SOURCE DATA:
Segment Open

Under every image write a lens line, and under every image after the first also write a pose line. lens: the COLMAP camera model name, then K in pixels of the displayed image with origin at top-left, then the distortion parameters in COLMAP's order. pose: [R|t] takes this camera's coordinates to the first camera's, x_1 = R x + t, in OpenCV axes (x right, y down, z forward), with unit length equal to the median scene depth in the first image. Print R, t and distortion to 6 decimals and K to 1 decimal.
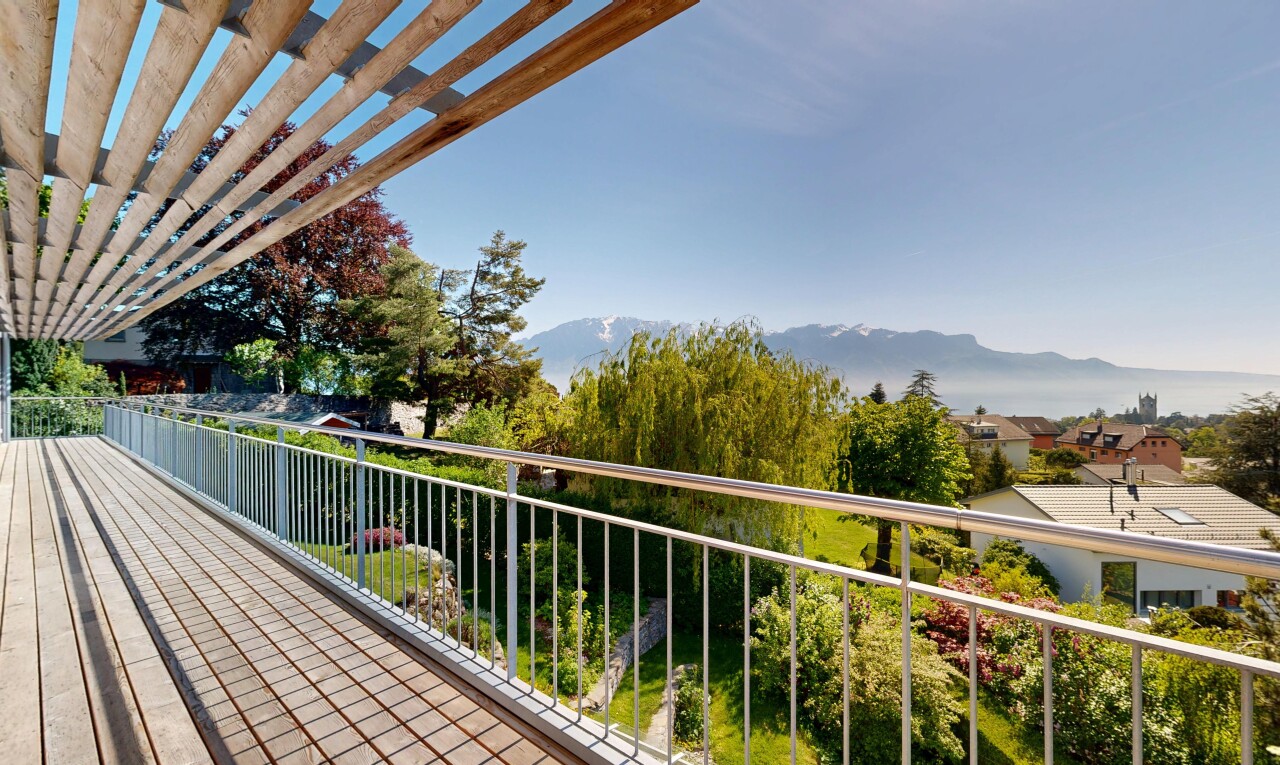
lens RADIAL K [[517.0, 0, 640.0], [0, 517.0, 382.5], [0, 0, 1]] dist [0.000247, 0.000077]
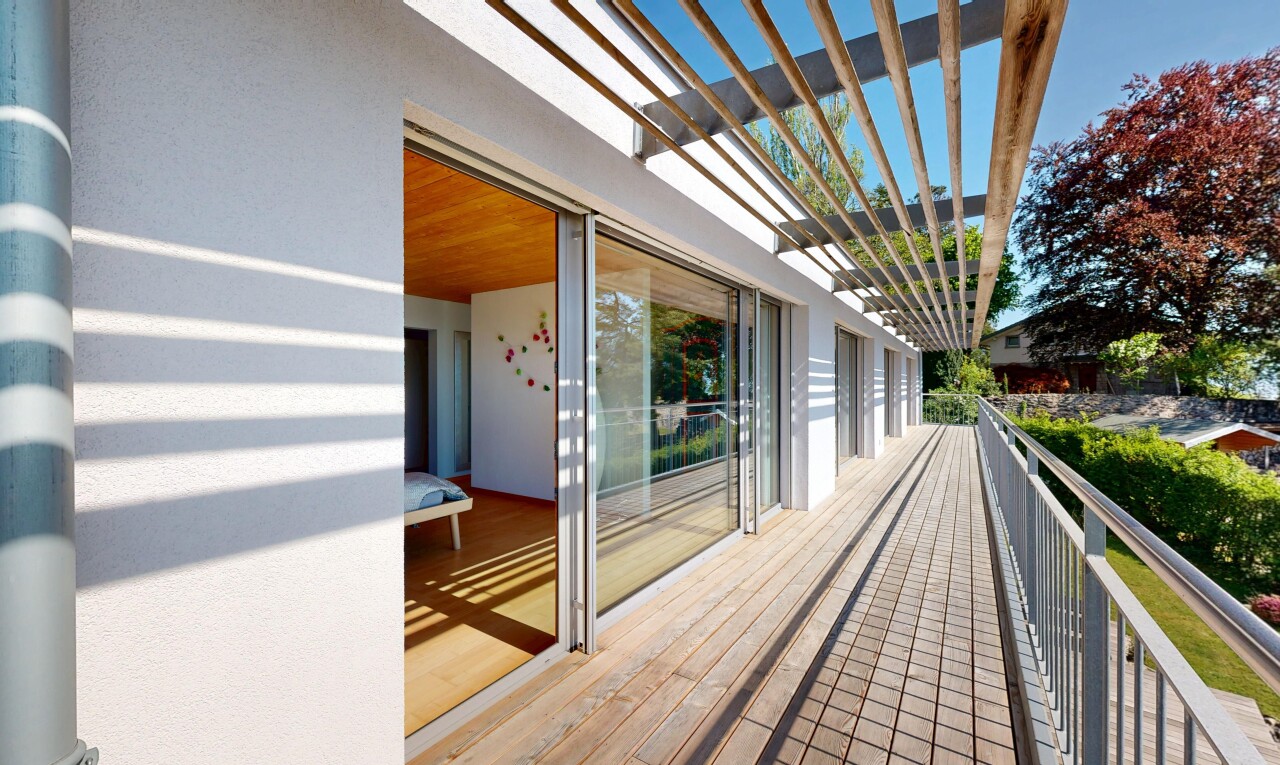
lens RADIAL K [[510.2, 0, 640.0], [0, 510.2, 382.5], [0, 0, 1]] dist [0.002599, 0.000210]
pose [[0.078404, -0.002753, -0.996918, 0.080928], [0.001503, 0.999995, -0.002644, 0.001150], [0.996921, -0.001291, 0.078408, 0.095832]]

Segment Closed

Print all of the material above verbatim, line for line, leaving out the pictures.

Under every image write a lens line, and under every image after the first also write a pose line. lens: the COLMAP camera model name, then K in pixels of the displayed image with origin at top-left, then the distortion parameters in COLMAP's order. pose: [R|t] takes this camera's coordinates to the first camera's, x_1 = R x + t, in OpenCV axes (x right, y down, z forward), with unit length equal to the median scene depth in the first image. Print R, t and distortion to 6 decimals and K to 1 decimal.
lens RADIAL K [[517.0, 0, 640.0], [0, 517.0, 382.5], [0, 0, 1]] dist [0.000247, 0.000077]
lens RADIAL K [[510.2, 0, 640.0], [0, 510.2, 382.5], [0, 0, 1]] dist [0.002599, 0.000210]
pose [[0.078404, -0.002753, -0.996918, 0.080928], [0.001503, 0.999995, -0.002644, 0.001150], [0.996921, -0.001291, 0.078408, 0.095832]]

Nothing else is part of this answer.